10. En dernier lieu, aux termes de l’article 3 de la convention européenne de sauvegarde des droits de l’homme et des libertés fondamentales : « Nul ne peut être soumis à la torture ni à des peines ou traitements inhumains ou dégradants ».
11. En se bornant à soutenir que la décision portant fixation du pays de destination méconnaîtrait les stipulations de l’article 3 de la convention européenne de sauvegarde des droits de l’homme et des libertés fondamentales, M. A… n’apporte aucun élément au soutien de ses allégations. Par suite, le moyen tiré de la méconnaissance de ces stipulations doit être écarté.
12. Il résulte de tout ce qui précède que les conclusions à fin d’annulation de la requête de M. A… sont manifestement dépourvues de fondement. Elles peuvent dès lors être rejetées en application des dispositions précitées de l’article R. 222-1 du code de justice administrative, ainsi que, par voie de conséquence, les conclusions à fin d’injonction et celles présentées au titre des articles L. 761-1 du code de justice administrative et 37 de la loi du 10 juillet 1991, relative à l’aide juridique.
O R D O N N E :
Article 1er : La requête de M. A… est rejetée.
Article 2 : La présente ordonnance sera notifiée à M. B… A….

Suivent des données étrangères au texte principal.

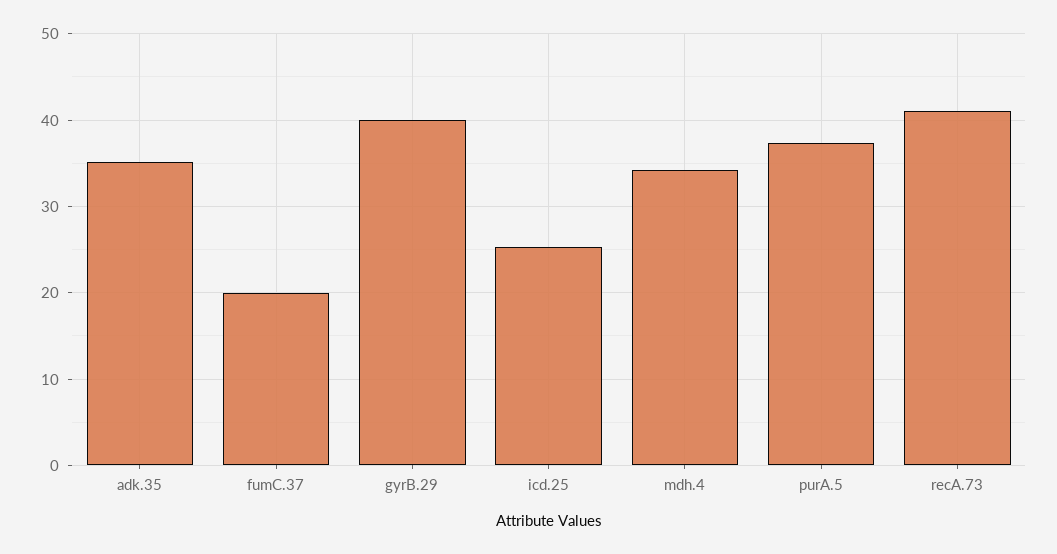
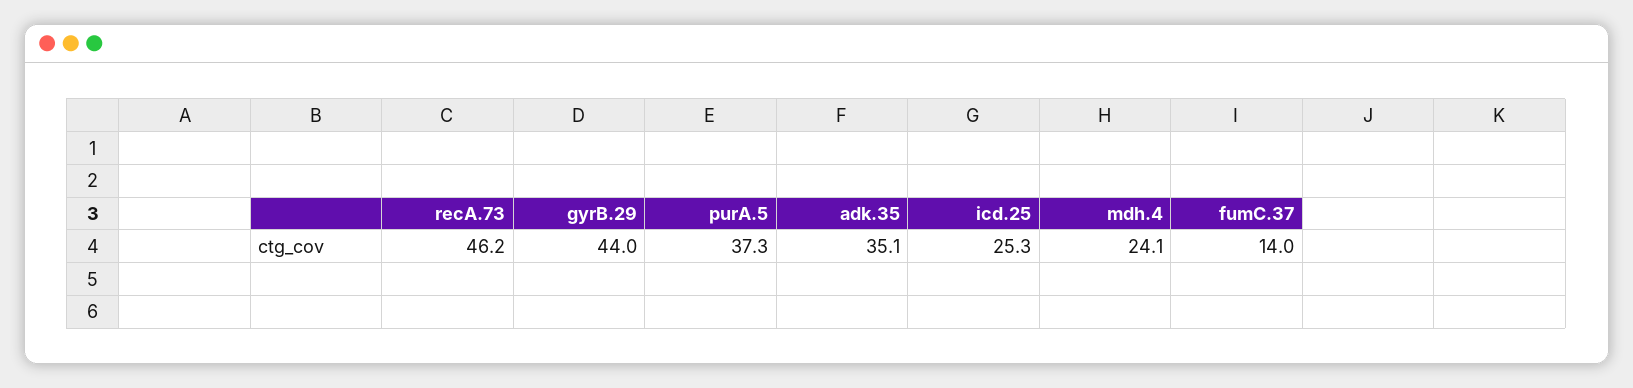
fumC.37: 20 -> 14
gyrB.29: 40 -> 44
mdh.4: 34 -> 24.1
recA.73: 41 -> 46.2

Copie en sera adressée au préfet de police.
Fait à Paris, le 16 janvier 2026.
Le président assesseur de la 9ème chambre,
O. LEMAIRE
La République mande et ordonne au ministre de l’intérieur en ce qui le concerne ou à tous commissaires de justice à ce requis en ce qui concerne les voies de droit commun contre les parties privées, de pourvoir à l’exécution de la présente décision.